In My Own Words with Bernice Lerner and Ruth Mermelstein (née Rachel Genuth)
Original program date February 7, 2021
Before the word “Holocaust” entered modern parlance, Bernice Lerner learned about her parents’ wartime experiences. But before she learned what they had suffered and endured, she heard stories about their childhoods and post-war years, which seemed adventure-filled. Of course, the ruptures in their lives were more complicated and tragic than she could imagine as a child. In fact, it has taken decades of research for her to gain an understanding of what happened to members of her family. Lerner felt compelled to write a book that answers the question of how–against all odds–her mother survived. Not only does “All the Horrors of War” tell her mom’s story, but it also details the parallel journey of a key liberator.

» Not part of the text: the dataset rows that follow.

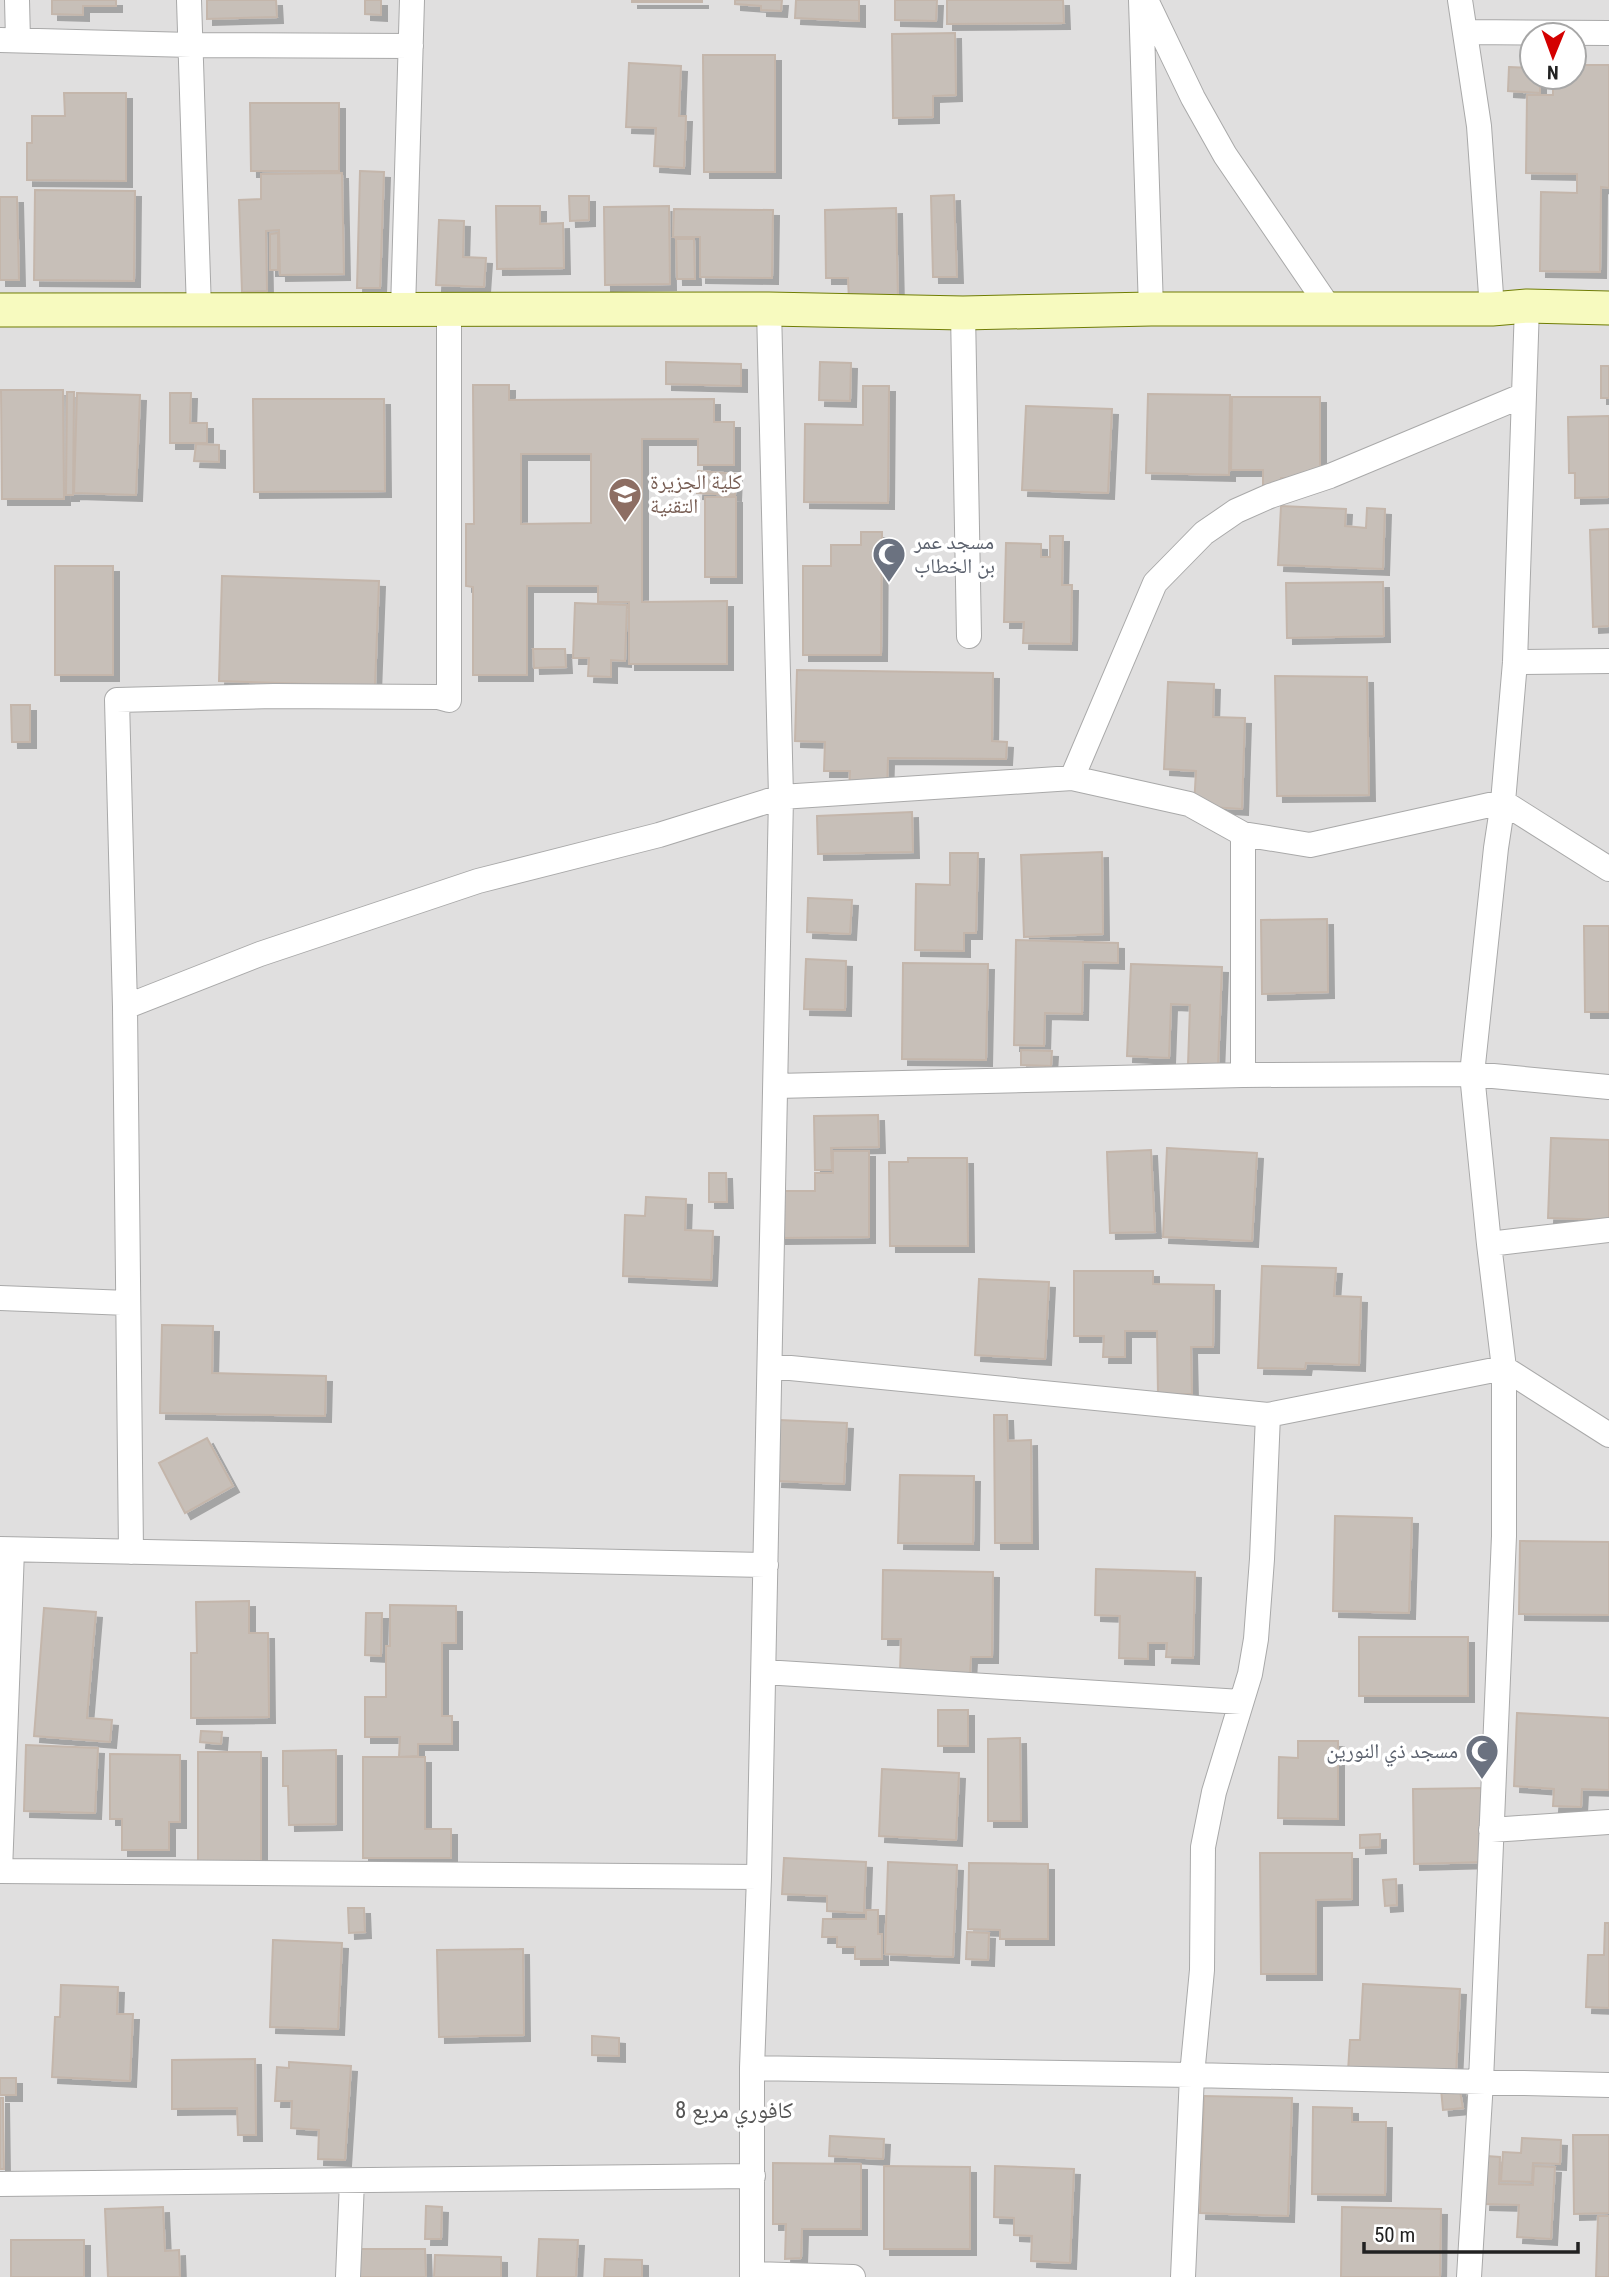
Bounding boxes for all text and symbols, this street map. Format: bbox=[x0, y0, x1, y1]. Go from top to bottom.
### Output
north arrow bbox=[1518, 21, 1588, 91]
text: N bbox=[1547, 61, 1559, 84]
place label: كلية الجزيرة التقنية bbox=[650, 470, 742, 518]
school or university icon: كلية الجزيرة التقنية bbox=[606, 475, 644, 524]
place label: مسجد عمر بن الخطاب bbox=[913, 530, 995, 579]
mosque icon: مسجد عمر بن الخطاب bbox=[870, 535, 908, 584]
mosque icon: مسجد ذي النورين bbox=[1463, 1732, 1501, 1781]
place label: مسجد ذي النورين bbox=[1326, 1739, 1458, 1767]
district label: كافوري مربع 8 bbox=[675, 2097, 793, 2129]
scale bar bbox=[1364, 2210, 1578, 2254]
text: 50 m bbox=[1374, 2223, 1415, 2247]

On April 15, 1945, Brigadier H. L. Glyn Hughes entered Bergen-Belsen for the first time. Waiting for him were 10,000 unburied corpses and 60,000 living prisoners, starving and sick. One month earlier, 15-year-old Rachel Genuth (Bernice’s Mom) arrived at Bergen-Belsen; deported with her family from Sighet, Transylvania, in May of 1944, Rachel had by then already endured Auschwitz, the Christianstadt labor camp, and a forced march through the Sudetenland. In All the Horrors of War, Bernice Lerner follows both Hughes and Genuth as they move across Europe toward Bergen-Belsen in the final, brutal year of World War II.

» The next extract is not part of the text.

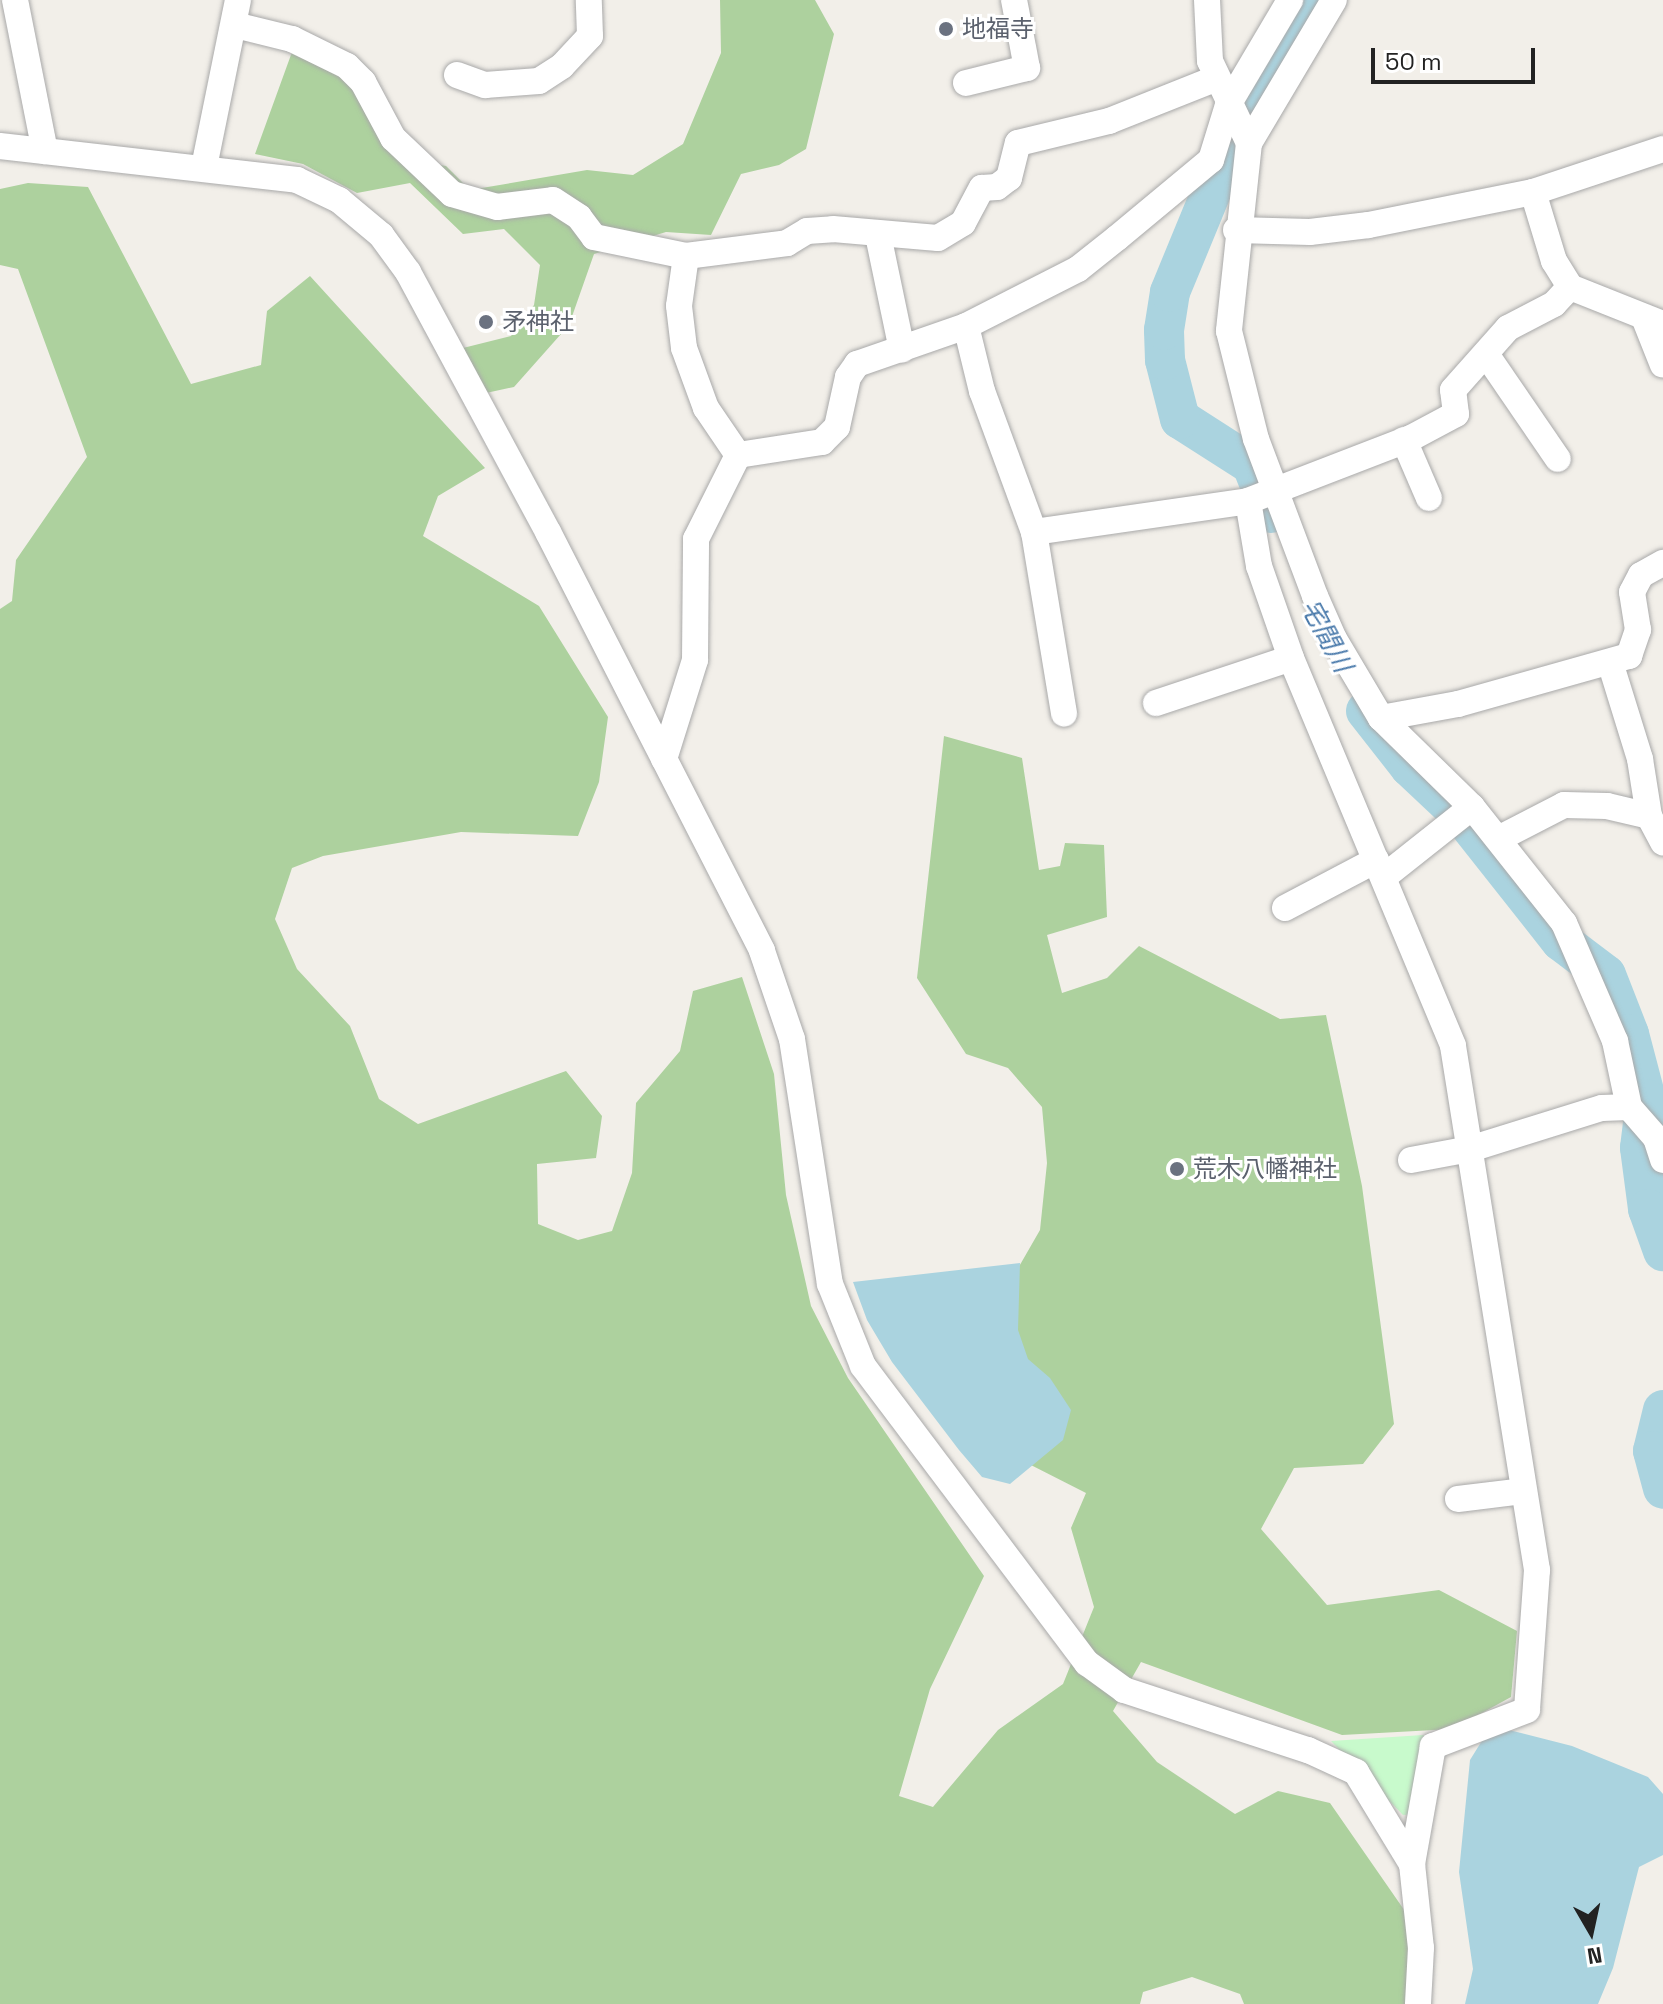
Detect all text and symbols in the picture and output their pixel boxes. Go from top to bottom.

“Bernice Lerner’s All the Horrors of War is a powerful and poignant tale that traces both the arc of the war and the history of the Holocaust. In this meticulously researched and detailed account, Lerner never lets the reader forget the humanity of the victims or their liberators.” — Dr. Michael Berenbaum, Director, Sigi Ziering Holocaust Institute, American Jewish University
About our Speakers:
Before and after she served as director of Boston University’s Center for the Advancement of Ethics and Character (now the Center for Character and Social Responsibility), Bernice worked at Hebrew College—most recently as dean of adult learning. All told, she has more than twenty-five years of experience in the field of adult education. It has been her great privilege to create and implement innovative programs, lead productive teams, and work with outstanding faculty in the realms of philosophy, education, and Jewish studies.

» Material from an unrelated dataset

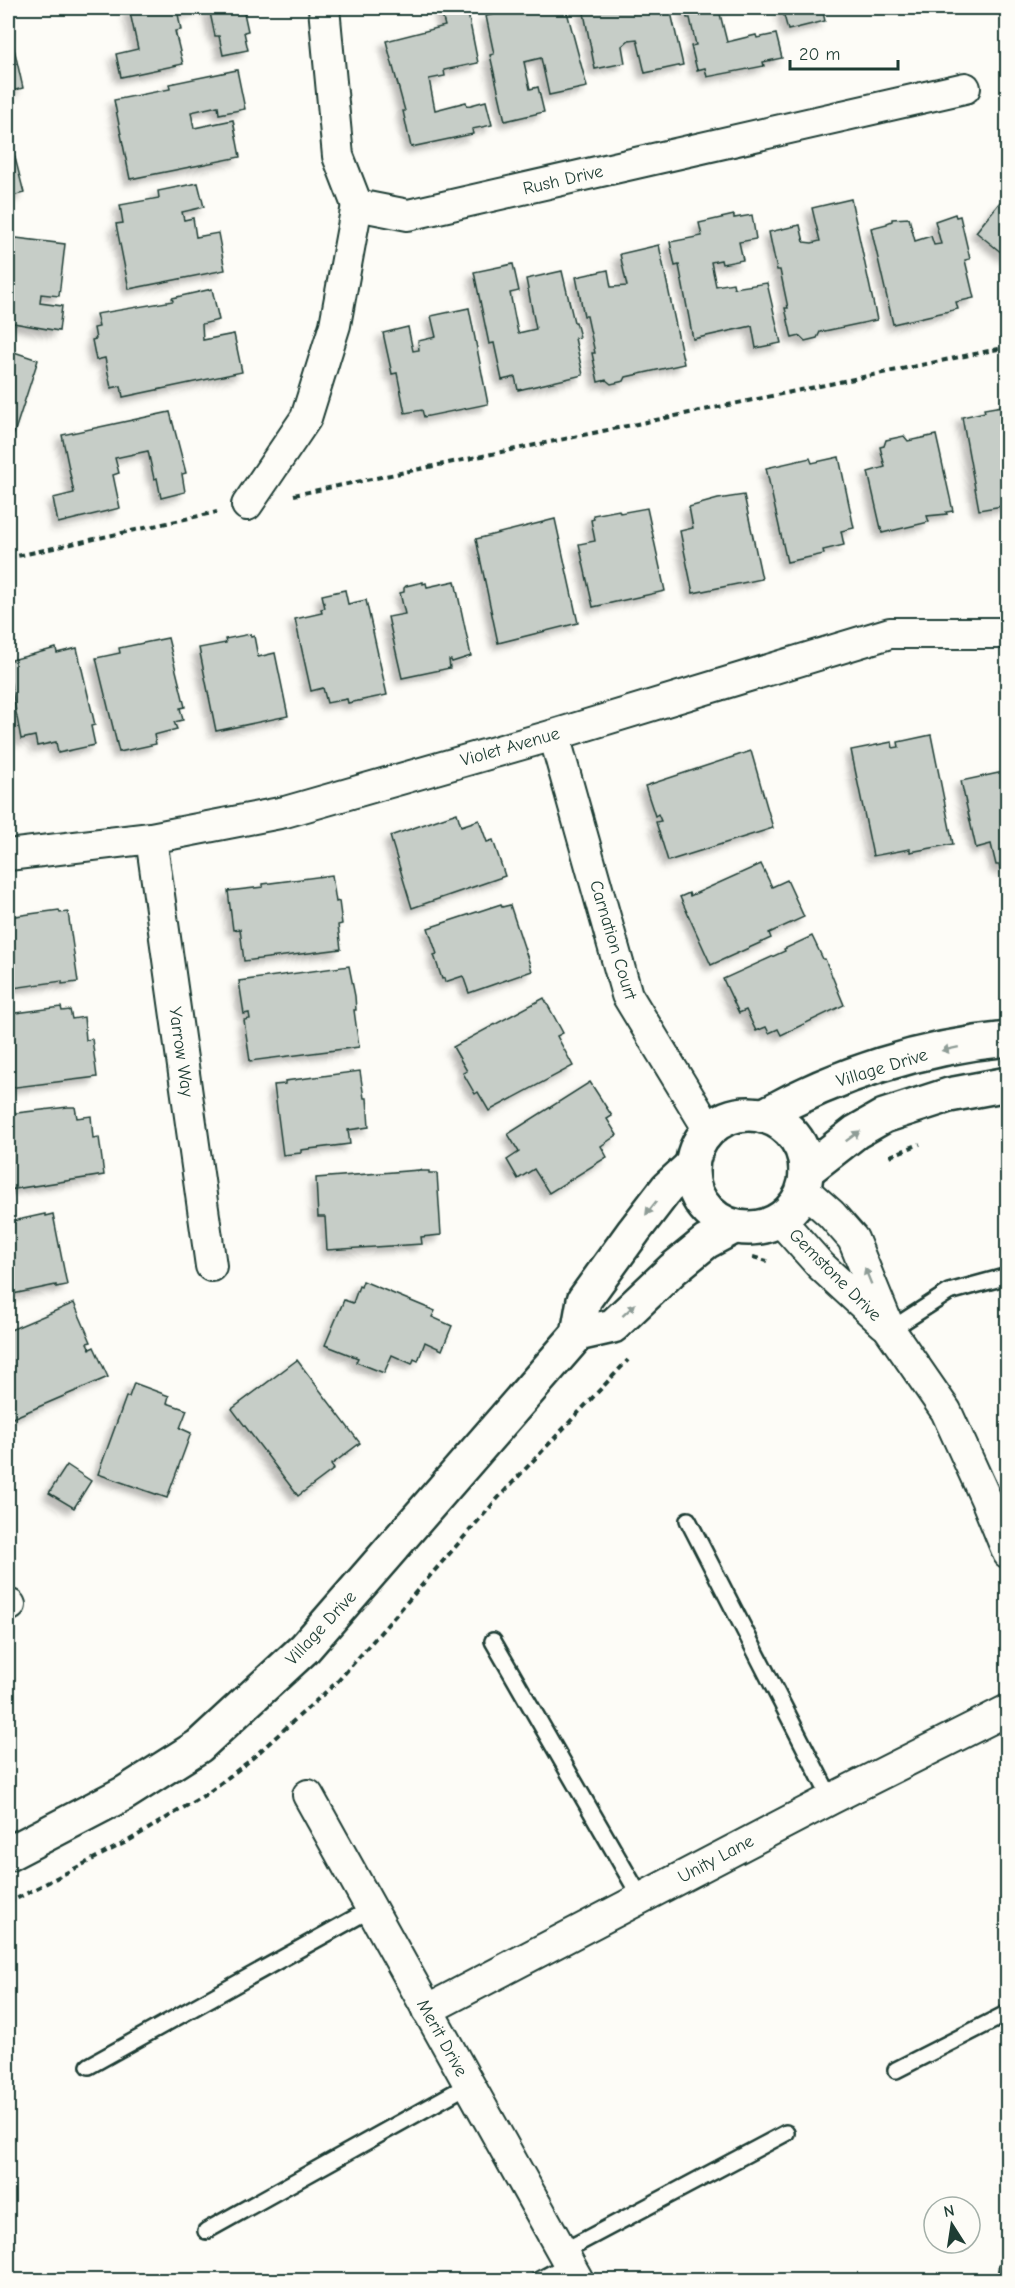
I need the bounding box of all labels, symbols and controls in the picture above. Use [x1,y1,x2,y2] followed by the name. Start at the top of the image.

Bernice has lectured widely and in various settings, including the University of Yogyakarta, Indonesia (“In and Beyond the Classroom: Educating for Courage”); the Ministry of Education, Singapore (“For Love of Country: How Schools Foster Good Citizenship”); and the University of Hiroshima, Japan (“The Theory and Practice of Character Education”). Stateside, she has given presentations at numerous conferences and addressed faculty and staff of both private and public schools. She is particularly grateful for having had the opportunity to work with hundreds of dedicated and caring educators in South Carolina.
Bernice earned a bachelor’s (summa cum laude) from Stony Brook University, a master’s from the Jewish Theological Seminary, and a doctorate from Boston University. Among courses she taught at Boston University were Resistance During the Holocaust and Character and Ethics Education. She also designed and taught Ethical Decision Making for Education Leaders for Northeastern University’s College of Professional Studies.
Ruth Mermelstein (née Rachel Genuth)
Ruth is a speaker for the Holocaust Memorial and Tolerance Center of Nassau County, through which she has shared her wartime experiences with nearly 300 school and other groups.